- WHAT IS EXPECTED -
Reproduce the records below word for word, starting at the line that contains "county / district: Kern" and ending with the final line of the records.
-- begin SUPPLIED DATA --
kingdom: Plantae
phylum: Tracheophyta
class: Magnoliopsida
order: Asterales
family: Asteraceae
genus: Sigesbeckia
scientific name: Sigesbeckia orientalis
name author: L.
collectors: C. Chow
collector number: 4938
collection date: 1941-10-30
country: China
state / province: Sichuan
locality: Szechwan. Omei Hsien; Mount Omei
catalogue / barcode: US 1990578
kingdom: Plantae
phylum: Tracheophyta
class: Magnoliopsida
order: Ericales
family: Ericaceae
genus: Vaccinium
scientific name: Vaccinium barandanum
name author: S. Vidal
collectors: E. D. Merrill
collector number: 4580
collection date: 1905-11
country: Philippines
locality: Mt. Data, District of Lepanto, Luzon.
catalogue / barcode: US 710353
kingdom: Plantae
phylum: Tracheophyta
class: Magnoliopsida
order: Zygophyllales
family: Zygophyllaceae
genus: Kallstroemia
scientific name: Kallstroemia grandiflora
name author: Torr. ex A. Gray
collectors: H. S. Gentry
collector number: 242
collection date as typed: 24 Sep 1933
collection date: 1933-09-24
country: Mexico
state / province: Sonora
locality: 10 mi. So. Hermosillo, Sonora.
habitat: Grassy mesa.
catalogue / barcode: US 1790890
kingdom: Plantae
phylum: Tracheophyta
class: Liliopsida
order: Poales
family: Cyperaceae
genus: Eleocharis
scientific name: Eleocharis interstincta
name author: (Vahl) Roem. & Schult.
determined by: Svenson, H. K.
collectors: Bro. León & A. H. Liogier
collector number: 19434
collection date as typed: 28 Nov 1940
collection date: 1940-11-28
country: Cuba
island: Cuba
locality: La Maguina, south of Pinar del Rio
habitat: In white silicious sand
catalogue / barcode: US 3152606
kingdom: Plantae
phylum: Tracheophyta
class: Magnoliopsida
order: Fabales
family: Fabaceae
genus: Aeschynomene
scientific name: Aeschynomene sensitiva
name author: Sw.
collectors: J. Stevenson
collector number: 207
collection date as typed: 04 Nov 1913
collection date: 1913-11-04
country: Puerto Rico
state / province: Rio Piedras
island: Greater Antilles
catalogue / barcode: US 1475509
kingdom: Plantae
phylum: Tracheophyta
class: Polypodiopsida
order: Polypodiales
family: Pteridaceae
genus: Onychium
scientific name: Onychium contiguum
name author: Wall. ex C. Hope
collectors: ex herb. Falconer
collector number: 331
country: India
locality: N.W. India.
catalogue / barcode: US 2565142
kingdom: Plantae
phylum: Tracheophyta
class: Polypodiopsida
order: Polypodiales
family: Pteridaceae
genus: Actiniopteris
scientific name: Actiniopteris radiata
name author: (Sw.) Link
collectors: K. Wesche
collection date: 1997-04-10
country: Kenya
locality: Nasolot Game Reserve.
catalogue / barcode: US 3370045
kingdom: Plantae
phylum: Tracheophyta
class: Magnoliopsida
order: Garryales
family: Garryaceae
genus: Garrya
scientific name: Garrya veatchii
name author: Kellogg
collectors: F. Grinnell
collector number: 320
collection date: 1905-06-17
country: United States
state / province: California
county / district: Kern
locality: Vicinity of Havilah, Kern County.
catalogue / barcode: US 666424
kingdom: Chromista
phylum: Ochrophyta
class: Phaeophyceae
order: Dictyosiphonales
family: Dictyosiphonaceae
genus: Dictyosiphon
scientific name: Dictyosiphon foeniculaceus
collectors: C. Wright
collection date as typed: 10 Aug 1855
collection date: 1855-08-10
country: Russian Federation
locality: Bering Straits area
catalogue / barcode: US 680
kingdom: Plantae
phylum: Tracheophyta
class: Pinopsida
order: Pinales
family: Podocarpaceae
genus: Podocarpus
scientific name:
-- end SUPPLIED DATA --
- ANSWER -
county / district: Kern
locality: Vicinity of Havilah, Kern County.
catalogue / barcode: US 666424
kingdom: Chromista
phylum: Ochrophyta
class: Phaeophyceae
order: Dictyosiphonales
family: Dictyosiphonaceae
genus: Dictyosiphon
scientific name: Dictyosiphon foeniculaceus
collectors: C. Wright
collection date as typed: 10 Aug 1855
collection date: 1855-08-10
country: Russian Federation
locality: Bering Straits area
catalogue / barcode: US 680
kingdom: Plantae
phylum: Tracheophyta
class: Pinopsida
order: Pinales
family: Podocarpaceae
genus: Podocarpus
scientific name:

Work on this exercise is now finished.